Casinos are such revenue-generating organizations that the benefits outweigh the costs when constructed on Indian reservations. I've always had the thought in my mind that casinos on reservations were an odd thing, and I never really thought about why they were there. It makes complete sense that Indians simply reap the economic benefits from the casinos; a business that will never go out of business. Near my hometown, 2 of the 3 casinos within decent driving distance are located on reservations. With the revenue, the social class of the Indians on the reservations is able to change for the better. As the article says, jobs are provided to those who are unemployed, and money is given to organizations to benefit society. In order to receive these benefits, Native Americans have to sacrifice traditional aspects of the culture, which is the main problem I see with this economic solution.

Reservation Casinos

Submitted by SAINTBON-1_07854972 on

Casinos are located on Indian Reservations because the benefits of the casinos outweight the costs of having the casinos on tribal land.

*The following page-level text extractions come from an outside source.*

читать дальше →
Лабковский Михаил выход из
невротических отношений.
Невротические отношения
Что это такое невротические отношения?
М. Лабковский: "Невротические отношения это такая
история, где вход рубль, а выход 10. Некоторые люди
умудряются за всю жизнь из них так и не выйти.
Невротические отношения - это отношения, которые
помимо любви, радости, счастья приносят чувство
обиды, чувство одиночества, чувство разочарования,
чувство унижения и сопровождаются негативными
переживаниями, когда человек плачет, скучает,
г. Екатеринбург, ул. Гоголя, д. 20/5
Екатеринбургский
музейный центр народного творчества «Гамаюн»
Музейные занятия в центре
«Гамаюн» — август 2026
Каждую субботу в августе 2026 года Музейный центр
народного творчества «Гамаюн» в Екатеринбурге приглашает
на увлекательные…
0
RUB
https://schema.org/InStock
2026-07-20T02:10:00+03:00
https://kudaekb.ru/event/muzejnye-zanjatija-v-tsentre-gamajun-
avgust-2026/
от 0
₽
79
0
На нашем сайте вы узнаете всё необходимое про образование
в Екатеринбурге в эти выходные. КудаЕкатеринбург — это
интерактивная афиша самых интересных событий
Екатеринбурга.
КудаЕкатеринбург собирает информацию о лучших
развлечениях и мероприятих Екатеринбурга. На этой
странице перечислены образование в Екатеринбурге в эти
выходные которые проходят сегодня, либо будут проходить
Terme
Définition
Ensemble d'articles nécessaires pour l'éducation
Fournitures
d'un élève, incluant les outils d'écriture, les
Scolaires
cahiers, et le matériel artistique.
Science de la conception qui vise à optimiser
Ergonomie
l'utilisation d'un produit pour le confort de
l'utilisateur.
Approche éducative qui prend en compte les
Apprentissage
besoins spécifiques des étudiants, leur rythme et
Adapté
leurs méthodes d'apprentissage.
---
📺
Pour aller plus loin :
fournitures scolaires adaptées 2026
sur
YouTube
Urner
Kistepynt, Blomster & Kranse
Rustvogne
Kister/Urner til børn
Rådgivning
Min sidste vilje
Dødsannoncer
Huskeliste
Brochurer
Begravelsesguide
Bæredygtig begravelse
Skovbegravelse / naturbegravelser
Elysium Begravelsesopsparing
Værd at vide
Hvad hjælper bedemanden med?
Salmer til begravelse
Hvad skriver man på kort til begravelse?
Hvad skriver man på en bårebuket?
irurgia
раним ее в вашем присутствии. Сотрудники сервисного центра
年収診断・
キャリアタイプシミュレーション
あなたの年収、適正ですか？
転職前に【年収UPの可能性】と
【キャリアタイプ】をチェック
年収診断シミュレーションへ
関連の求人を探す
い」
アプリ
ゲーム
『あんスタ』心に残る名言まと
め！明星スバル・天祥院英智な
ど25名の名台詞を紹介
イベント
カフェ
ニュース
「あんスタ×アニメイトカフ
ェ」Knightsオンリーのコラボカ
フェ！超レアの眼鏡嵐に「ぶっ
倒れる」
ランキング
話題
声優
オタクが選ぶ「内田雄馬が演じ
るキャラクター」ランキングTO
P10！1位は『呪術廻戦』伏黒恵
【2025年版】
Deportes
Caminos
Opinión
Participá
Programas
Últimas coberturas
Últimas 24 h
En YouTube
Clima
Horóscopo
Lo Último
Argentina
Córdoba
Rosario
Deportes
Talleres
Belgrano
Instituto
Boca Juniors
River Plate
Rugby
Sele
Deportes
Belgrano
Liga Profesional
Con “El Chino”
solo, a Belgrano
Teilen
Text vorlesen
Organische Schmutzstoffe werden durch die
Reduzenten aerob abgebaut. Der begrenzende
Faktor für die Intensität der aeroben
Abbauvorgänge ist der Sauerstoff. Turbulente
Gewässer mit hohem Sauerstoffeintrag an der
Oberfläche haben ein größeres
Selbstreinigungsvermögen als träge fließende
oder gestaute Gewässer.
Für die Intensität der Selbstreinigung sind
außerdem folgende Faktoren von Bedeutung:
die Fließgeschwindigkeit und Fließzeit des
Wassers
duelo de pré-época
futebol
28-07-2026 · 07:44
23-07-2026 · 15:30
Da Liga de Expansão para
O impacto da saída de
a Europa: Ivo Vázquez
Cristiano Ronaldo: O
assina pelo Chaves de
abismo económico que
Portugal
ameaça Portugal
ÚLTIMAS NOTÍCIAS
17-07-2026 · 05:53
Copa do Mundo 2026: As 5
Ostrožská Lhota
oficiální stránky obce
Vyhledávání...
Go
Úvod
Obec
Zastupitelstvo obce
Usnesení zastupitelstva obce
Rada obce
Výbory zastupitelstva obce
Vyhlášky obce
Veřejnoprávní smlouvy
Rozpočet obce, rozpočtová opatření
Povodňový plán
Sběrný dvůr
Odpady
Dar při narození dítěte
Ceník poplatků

Casinos on Indian Reservations create a lot of economic opportunity for the reservation and create jobs that tend to be rather scarce. It is obvious that the economic opportunities are there because more and more reservations seem to have casinos. It is a way for them to run their land and make money without outside interference. Casinos act as an economic stimulant which is what a lot of reservations need. They provide jobs and funds that spur the economy and gives reservations the chance to be self sufficient. However, I can see where the argument is made that the casinos are having a negative impact on the Native American culture. The image that people see of Native Americans is changing because of the problems that this new way of life can create. I thought it was interesting that the article stated that private investors seem to make a lot more money than the tribes do with regards to casino revenue. This just shows how stimulating the casinos are for the economy because the majority of the revenue does not even go to the tribe, but to investors. The casinos help the economy by creating jobs and getting funding for programs. Casinos obviously help Indian Reservations and hurt them at the same time. However, Reservations will continually build them because the financial benefits seem greater than the preserving of Native American culture. This is why the Reservations are criticized, however tribes finally have the chance to spur economic development and become self sufficient.

possibility for change

Submitted by snestlerode on

The stewardship of the casino profits varies tribe by tribe. What if profits were used to fund learning centers focused on reconnecting tribes and the larger population with native wisdoms?